Your results are not that revelant to notice a strong difference between the dynamic and static approach scheduling. I find measuring speedup more appropriate in your context where you want to see the behaviour of your parallel scalability. You can also use different metrics such as weak and strong scaling.
You hardly reach a speedup of 2 using both scheduling with the coarse grained approach. This is not enough to conclude anything. Moreover, you cannot analyze your results from your fine grained implementation since you have no parallel gain from it (this can be explained by the poor workload you have for each thread). Get good parallel scalability first.
Generally I choose the static or dynamic scheduling depending on the type of computations I am working on :
Static scheduling where computation workload is regular (the same for each thread) such as basic image convolution, naive matrix computation. For instance, using static scheduling for gaussian filter should be the best option.
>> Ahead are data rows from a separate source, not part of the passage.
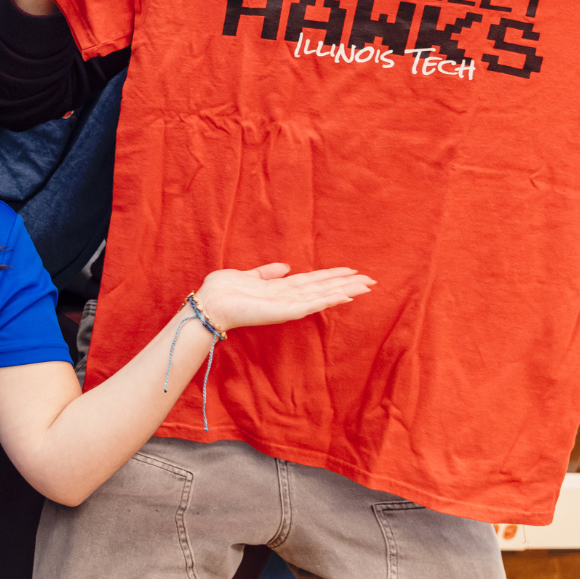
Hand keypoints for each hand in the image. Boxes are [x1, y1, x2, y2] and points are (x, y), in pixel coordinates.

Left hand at [190, 262, 372, 331]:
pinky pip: (311, 304)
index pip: (312, 282)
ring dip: (344, 291)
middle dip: (346, 284)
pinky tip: (344, 295)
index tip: (352, 271)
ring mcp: (287, 306)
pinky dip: (328, 299)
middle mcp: (287, 298)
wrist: (209, 305)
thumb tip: (286, 266)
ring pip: (322, 296)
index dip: (332, 276)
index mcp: (279, 289)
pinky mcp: (284, 312)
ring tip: (365, 286)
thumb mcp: (247, 275)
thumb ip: (266, 272)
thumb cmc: (222, 291)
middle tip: (371, 280)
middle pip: (323, 288)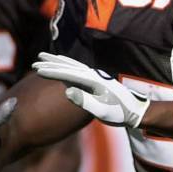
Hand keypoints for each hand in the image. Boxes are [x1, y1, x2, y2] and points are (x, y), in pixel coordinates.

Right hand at [33, 53, 149, 127]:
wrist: (136, 112)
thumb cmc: (119, 114)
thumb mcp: (102, 111)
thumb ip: (85, 101)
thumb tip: (68, 90)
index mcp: (94, 81)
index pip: (69, 74)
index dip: (53, 71)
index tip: (38, 69)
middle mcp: (96, 75)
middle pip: (70, 65)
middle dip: (52, 63)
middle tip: (36, 60)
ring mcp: (98, 77)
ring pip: (75, 65)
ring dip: (60, 61)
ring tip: (46, 57)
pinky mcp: (99, 81)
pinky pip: (80, 70)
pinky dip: (69, 66)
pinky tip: (64, 67)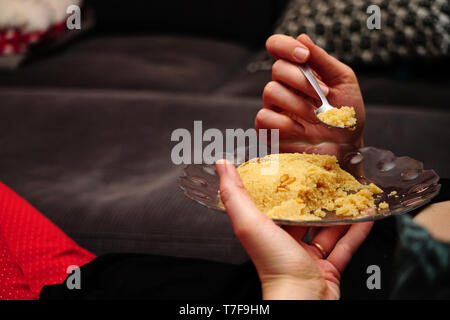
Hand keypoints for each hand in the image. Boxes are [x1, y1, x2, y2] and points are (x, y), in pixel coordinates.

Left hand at [216, 159, 372, 299]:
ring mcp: (307, 258)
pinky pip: (345, 247)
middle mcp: (285, 244)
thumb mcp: (249, 222)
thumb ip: (235, 194)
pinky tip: (365, 216)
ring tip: (352, 193)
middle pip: (303, 216)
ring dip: (340, 212)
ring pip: (326, 230)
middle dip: (316, 197)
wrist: (303, 301)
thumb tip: (222, 166)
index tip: (294, 169)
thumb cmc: (274, 265)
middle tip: (329, 178)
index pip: (274, 204)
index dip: (284, 187)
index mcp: (266, 232)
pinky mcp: (328, 269)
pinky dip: (356, 231)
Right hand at [256, 34, 364, 160]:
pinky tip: (302, 132)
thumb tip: (302, 37)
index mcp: (299, 72)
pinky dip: (286, 125)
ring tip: (318, 118)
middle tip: (323, 96)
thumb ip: (323, 60)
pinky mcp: (268, 130)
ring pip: (270, 91)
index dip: (285, 46)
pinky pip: (264, 117)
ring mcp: (274, 108)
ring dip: (299, 104)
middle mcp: (284, 87)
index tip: (304, 57)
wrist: (346, 150)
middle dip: (302, 81)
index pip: (277, 47)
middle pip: (277, 69)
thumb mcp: (343, 83)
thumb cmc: (346, 117)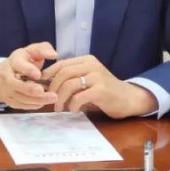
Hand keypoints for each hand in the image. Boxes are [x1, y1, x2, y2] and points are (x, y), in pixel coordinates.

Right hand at [0, 42, 58, 109]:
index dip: (27, 70)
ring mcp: (7, 89)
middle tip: (43, 90)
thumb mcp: (32, 51)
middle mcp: (7, 75)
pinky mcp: (10, 101)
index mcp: (14, 61)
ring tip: (52, 98)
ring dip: (36, 99)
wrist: (7, 73)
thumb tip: (54, 54)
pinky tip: (44, 102)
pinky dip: (33, 104)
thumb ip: (43, 49)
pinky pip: (22, 105)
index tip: (38, 74)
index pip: (18, 65)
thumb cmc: (24, 61)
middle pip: (14, 84)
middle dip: (28, 88)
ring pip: (19, 97)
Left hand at [41, 55, 156, 118]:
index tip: (41, 86)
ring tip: (59, 109)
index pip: (62, 64)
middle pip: (63, 73)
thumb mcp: (88, 80)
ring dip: (60, 99)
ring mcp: (97, 76)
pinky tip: (73, 110)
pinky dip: (73, 105)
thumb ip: (73, 79)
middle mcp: (91, 65)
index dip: (49, 74)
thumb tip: (48, 84)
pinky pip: (79, 97)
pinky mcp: (101, 90)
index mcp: (86, 60)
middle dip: (53, 88)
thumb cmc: (105, 92)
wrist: (128, 99)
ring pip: (69, 84)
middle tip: (49, 100)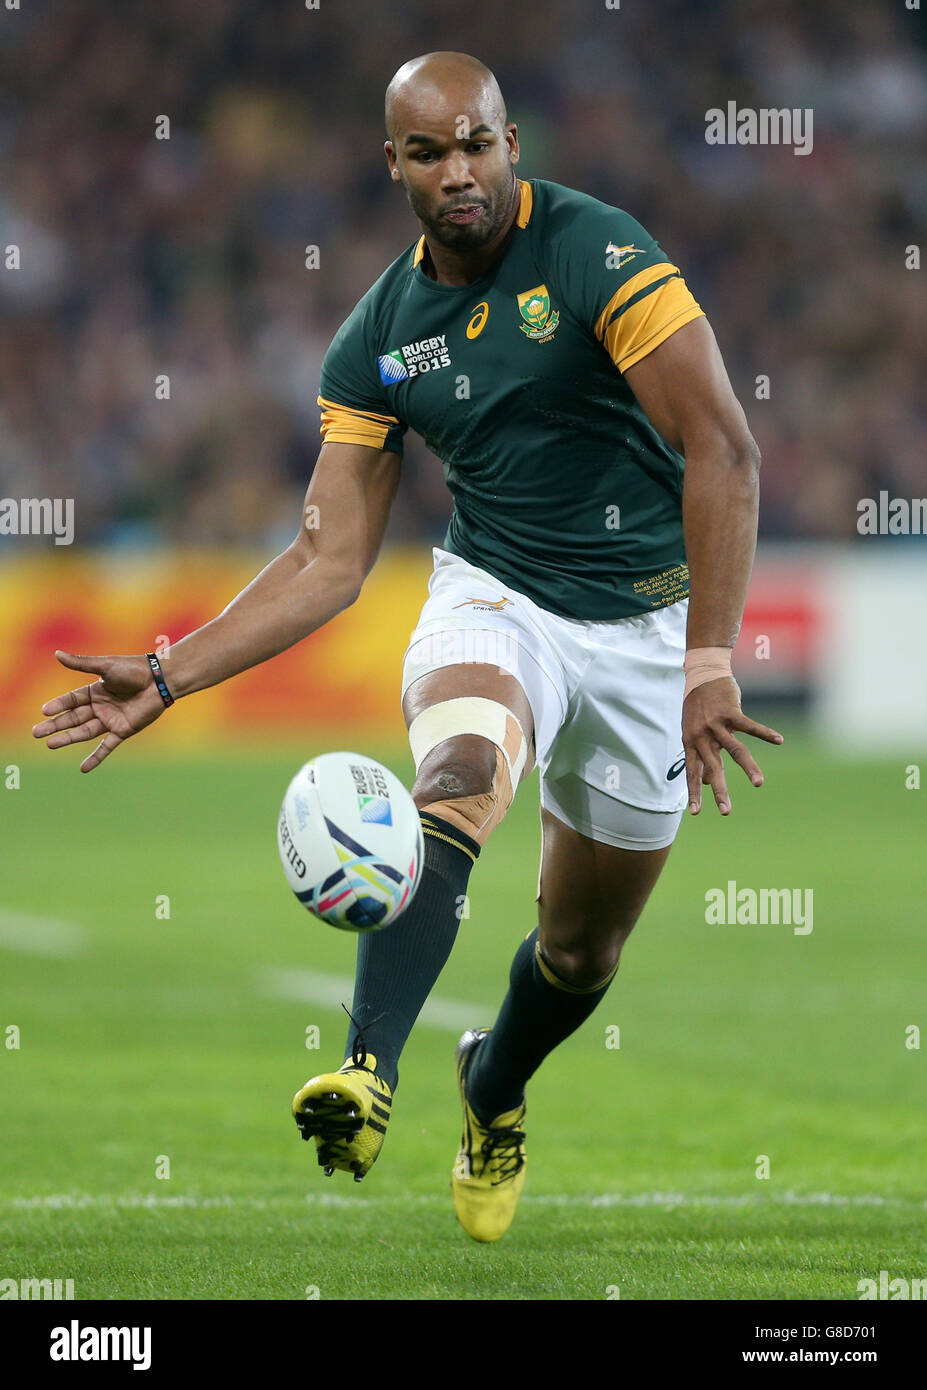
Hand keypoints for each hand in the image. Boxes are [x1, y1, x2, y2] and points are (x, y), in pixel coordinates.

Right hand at [32, 650, 169, 771]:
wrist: (160, 680)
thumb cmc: (134, 669)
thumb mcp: (105, 666)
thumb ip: (81, 664)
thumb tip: (56, 653)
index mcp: (95, 691)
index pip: (71, 700)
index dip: (57, 705)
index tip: (44, 711)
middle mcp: (100, 707)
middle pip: (73, 718)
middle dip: (55, 725)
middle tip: (36, 733)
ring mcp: (111, 719)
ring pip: (84, 732)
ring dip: (68, 738)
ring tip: (50, 744)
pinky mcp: (123, 730)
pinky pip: (107, 746)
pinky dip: (96, 758)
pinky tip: (83, 769)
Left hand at [682, 675, 782, 815]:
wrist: (702, 675)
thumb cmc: (698, 708)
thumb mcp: (693, 733)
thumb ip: (700, 757)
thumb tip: (703, 782)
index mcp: (691, 743)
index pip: (692, 772)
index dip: (694, 792)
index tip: (695, 813)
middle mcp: (702, 736)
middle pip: (713, 767)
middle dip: (719, 791)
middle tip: (726, 812)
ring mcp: (716, 724)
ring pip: (735, 750)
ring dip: (748, 768)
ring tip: (759, 784)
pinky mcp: (731, 712)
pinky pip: (749, 726)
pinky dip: (765, 733)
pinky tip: (779, 740)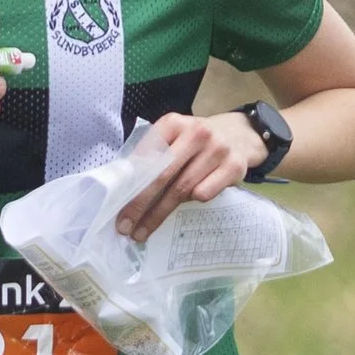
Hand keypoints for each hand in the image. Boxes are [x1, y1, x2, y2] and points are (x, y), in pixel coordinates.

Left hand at [113, 109, 266, 241]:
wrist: (239, 135)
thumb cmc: (195, 142)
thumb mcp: (173, 138)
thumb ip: (152, 156)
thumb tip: (123, 189)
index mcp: (174, 123)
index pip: (146, 155)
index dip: (130, 182)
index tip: (116, 205)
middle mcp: (197, 132)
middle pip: (162, 175)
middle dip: (140, 204)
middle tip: (125, 226)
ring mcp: (218, 149)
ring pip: (182, 189)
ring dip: (159, 214)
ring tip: (143, 230)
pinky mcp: (234, 166)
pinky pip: (205, 194)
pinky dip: (191, 203)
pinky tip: (182, 208)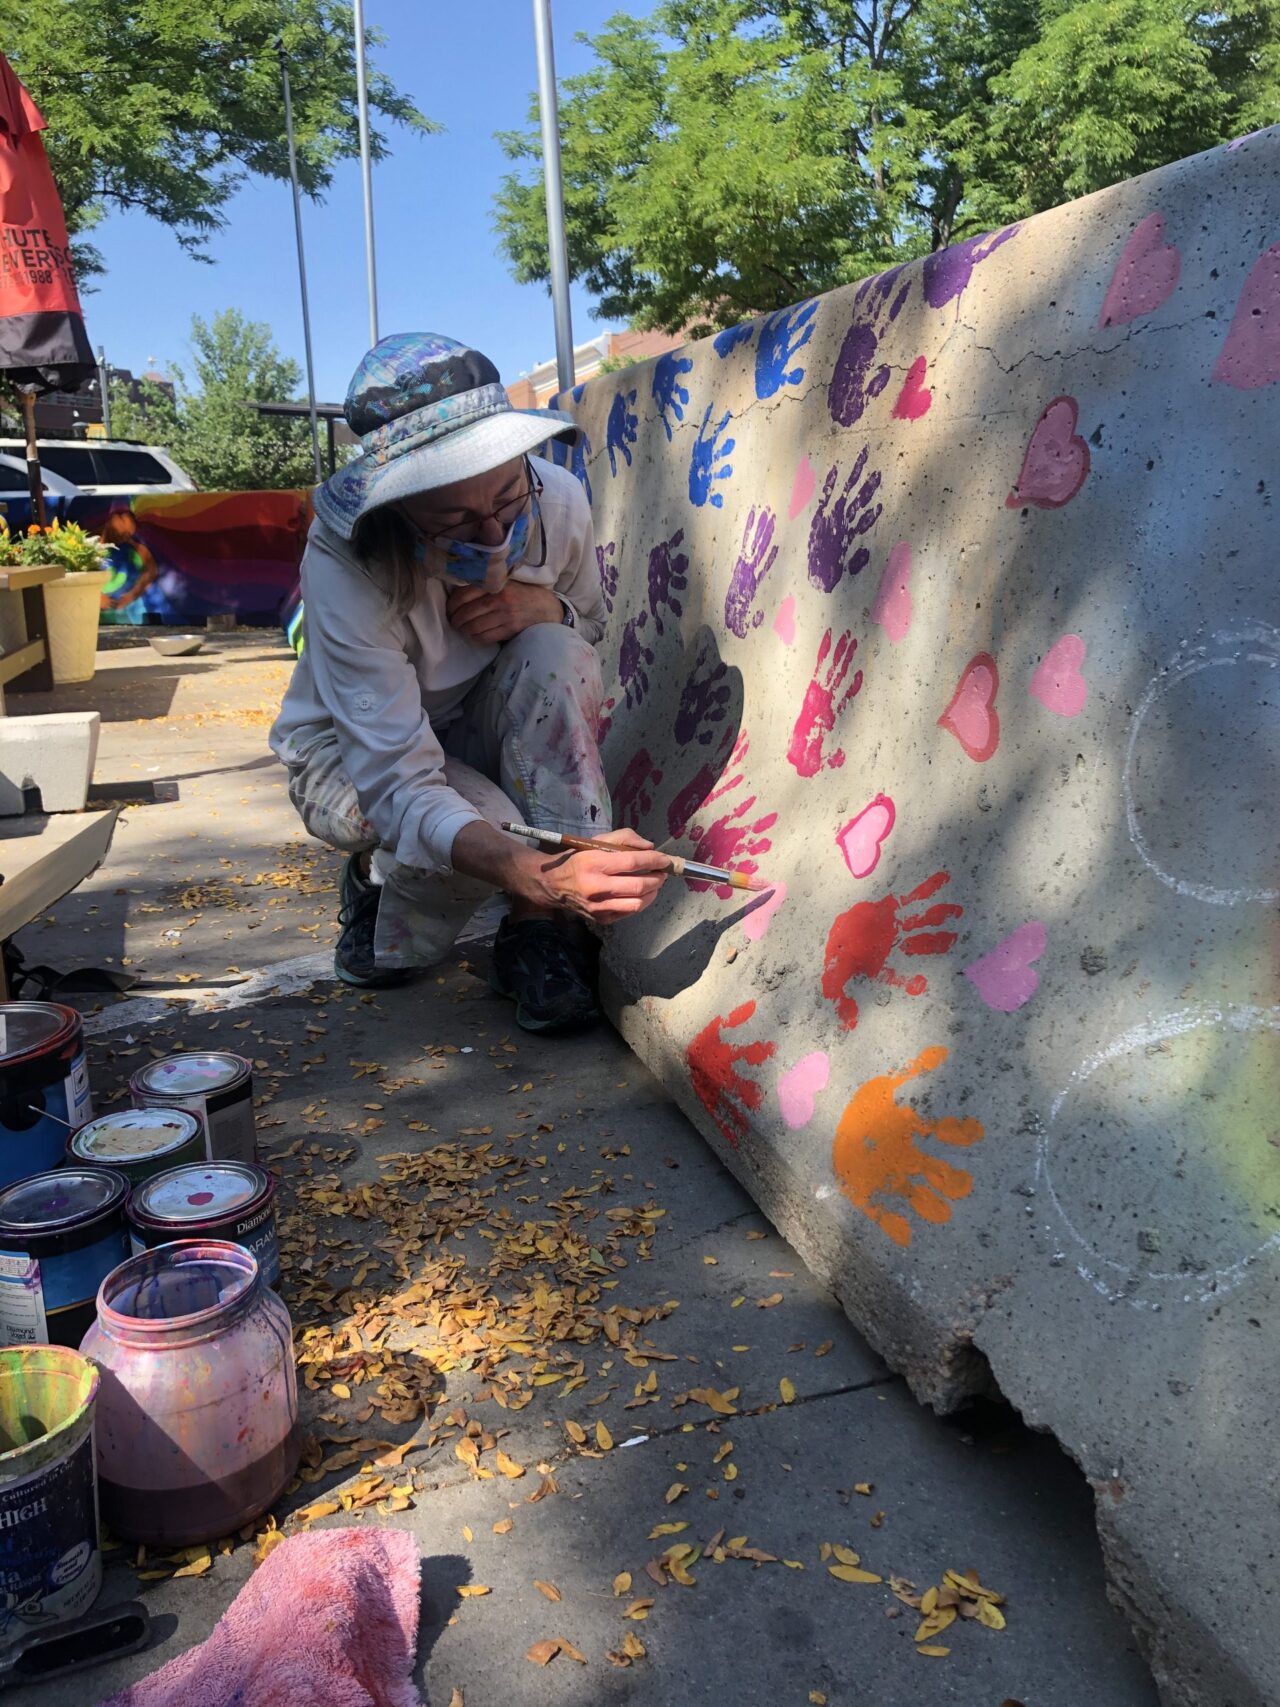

Dynamic scheduling where the computation workload is irregular such as Mandelbrot set. The way dynamic works is a little more complex (chunks are not precomputed as in static scheduling) hence some overhead might appear.
In your case, your nbody simulation implies quite regular works. So static scheduling should be more appropriate. Having good parallel scalability is sometimes empirical and depends of your context.
I recommend that in the first place, you let OpenMP choose the best scheduling and chunk size for you, then try to play with things if needed.